A week later, the disciples were gathered together again in the same house. Only this time, Thomas was with them. Once again, Jesus came and stood in the midst of his disciples. He greeted them again, saying, “Peace be with you,” before turning and addressing Thomas directly. He said, “Put your finger here and see my hands. Reach out your hand and put it in my side. Do not doubt but believe.” Jesus was touching on Thomas’ belief or lack of belief in the God who had sent Jesus into the world and who was capable of resurrecting not only Jesus, but the entire creation. Jesus’ words, “Do not doubt but believe,” are aimed not only at Thomas, but also at all those who encounter this passage, and are struggling to believe that God is able to do the thing which God has promised—call our world into new and unending, resurrected life.

Thomas responds, saying, “My Lord and my God!”  Jesus responds with all future generations, including us, in mind, saying, “Have you believed because you have seen me? Blessed are those who have not seen and yet have come to believe.”

We believe not because we have seen his wounds or placed our hands within his side, but because we have seen Christ in the face of another, who has also not seen or touched Christ, but lives their life in such a way that Christ has been made present in our midst.

We, just like the first disciples, seek safety and too often let fear paralyse us, but it is in gathering together that Christ is made known.
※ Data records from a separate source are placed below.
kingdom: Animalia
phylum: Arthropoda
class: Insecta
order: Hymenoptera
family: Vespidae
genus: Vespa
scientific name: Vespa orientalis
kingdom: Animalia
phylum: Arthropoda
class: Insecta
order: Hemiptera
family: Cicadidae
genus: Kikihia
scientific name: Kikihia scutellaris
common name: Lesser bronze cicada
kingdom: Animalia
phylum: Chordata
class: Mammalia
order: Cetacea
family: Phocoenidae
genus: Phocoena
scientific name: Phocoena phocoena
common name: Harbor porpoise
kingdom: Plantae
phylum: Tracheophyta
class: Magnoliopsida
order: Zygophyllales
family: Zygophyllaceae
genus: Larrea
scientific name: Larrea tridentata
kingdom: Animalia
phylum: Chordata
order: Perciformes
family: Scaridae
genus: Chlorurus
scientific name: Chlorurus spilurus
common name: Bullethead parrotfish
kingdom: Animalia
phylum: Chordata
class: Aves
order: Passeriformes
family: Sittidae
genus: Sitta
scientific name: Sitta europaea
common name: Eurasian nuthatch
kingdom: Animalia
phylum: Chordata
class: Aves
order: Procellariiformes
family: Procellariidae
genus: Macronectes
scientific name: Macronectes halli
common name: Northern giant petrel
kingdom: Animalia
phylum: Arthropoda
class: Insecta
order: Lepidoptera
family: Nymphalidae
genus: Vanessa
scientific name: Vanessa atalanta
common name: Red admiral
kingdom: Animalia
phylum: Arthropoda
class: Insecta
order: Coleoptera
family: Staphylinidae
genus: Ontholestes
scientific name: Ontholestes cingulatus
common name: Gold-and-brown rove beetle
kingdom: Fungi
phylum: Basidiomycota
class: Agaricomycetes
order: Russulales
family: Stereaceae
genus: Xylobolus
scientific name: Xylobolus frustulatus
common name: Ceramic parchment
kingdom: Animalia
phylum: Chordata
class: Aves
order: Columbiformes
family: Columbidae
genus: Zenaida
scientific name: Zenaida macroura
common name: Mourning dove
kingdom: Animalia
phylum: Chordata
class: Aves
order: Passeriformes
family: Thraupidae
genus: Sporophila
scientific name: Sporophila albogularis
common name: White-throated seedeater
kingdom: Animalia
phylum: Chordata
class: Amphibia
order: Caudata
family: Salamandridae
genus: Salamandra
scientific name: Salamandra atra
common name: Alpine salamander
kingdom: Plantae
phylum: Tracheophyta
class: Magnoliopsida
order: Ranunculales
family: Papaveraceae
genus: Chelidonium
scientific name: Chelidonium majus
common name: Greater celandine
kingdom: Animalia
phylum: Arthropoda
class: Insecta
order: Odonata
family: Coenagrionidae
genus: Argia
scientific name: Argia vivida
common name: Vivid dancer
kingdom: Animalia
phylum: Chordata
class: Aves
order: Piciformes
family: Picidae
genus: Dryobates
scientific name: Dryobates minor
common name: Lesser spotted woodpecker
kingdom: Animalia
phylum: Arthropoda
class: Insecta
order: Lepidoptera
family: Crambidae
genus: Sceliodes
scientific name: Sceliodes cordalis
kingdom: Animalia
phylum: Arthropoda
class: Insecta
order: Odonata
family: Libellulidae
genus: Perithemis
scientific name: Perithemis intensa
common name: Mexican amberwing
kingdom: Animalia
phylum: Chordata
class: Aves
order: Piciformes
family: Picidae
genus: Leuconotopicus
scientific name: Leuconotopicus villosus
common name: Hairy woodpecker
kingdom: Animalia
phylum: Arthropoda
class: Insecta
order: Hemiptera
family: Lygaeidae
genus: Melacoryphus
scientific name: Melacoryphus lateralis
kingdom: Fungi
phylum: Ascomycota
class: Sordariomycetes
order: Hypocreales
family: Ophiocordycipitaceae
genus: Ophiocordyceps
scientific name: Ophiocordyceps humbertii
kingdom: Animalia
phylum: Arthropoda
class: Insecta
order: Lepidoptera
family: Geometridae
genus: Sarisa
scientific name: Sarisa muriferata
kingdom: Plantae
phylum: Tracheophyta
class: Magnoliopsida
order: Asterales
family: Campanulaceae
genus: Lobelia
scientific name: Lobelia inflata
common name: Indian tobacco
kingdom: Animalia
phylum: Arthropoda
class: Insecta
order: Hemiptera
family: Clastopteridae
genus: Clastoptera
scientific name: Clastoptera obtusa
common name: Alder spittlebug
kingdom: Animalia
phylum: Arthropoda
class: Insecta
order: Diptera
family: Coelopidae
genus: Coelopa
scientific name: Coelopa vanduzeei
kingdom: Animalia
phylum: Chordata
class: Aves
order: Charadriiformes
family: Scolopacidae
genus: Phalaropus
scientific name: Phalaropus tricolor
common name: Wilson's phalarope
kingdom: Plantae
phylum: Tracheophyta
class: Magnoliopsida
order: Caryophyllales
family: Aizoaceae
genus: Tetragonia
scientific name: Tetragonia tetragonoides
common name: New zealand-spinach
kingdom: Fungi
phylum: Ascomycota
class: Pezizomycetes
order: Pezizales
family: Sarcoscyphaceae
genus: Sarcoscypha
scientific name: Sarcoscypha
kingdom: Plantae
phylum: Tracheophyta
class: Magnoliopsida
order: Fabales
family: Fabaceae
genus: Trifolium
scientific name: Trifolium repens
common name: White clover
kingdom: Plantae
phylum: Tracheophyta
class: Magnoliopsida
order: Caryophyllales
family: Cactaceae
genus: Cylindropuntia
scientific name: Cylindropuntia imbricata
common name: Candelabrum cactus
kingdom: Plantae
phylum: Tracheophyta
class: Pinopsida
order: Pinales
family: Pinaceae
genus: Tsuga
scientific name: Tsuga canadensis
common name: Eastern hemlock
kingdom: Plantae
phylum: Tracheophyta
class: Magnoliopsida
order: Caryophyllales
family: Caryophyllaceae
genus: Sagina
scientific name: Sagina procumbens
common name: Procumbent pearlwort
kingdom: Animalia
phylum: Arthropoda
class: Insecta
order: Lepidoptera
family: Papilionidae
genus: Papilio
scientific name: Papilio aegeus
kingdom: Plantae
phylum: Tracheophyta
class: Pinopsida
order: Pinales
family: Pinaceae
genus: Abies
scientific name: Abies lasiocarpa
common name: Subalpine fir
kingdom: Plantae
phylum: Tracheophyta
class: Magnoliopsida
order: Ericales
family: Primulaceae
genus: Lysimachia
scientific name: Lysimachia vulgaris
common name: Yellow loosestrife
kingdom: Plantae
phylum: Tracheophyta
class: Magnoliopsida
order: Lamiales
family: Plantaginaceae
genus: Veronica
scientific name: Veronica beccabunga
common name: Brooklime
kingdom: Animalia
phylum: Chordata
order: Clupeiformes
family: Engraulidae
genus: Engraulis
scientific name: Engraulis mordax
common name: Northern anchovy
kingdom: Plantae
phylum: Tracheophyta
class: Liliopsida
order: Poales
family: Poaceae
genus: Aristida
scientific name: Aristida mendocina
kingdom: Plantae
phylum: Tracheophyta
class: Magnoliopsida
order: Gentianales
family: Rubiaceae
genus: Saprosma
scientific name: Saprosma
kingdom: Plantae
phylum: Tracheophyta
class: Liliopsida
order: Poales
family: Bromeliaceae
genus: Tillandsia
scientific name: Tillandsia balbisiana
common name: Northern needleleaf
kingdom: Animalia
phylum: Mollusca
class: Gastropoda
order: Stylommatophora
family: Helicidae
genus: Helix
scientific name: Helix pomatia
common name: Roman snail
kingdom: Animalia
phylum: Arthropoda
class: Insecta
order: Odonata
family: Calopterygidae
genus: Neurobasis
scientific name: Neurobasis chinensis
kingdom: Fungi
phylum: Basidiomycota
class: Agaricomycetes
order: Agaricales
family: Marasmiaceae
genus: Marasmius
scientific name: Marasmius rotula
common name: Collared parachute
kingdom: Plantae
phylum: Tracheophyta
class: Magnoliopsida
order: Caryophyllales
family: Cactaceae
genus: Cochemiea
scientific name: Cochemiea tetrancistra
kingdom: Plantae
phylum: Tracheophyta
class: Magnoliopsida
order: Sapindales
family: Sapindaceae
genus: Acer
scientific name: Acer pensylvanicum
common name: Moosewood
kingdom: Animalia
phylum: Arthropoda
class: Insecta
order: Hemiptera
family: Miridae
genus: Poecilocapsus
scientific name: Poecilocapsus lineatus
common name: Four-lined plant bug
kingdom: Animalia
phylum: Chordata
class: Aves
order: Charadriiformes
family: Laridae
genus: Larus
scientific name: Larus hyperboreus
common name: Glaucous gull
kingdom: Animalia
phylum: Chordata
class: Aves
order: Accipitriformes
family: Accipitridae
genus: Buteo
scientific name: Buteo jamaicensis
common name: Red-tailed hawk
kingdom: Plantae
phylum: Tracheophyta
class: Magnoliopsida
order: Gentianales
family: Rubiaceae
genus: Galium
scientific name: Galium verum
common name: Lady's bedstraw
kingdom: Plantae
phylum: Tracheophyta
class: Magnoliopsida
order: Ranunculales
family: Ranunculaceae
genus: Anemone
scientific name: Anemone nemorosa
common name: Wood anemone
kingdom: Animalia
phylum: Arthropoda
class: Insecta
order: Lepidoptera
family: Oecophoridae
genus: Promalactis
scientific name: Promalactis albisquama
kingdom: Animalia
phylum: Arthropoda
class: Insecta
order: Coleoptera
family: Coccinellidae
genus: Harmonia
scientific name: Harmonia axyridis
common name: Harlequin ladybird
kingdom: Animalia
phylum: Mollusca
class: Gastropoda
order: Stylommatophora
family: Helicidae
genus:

Jesus continues to stand among his disciples, beckoning us to believe not only in his resurrection but also in our own and in the resurrection of the whole world.
 It is no coincidence that the words conversion and conversation both have the same root. The conversion that Thomas experienced he experienced in community: in conversation. On his own, he had only his doubts for company; in community, he encountered the Living Christ, the same Lord who calls to us today.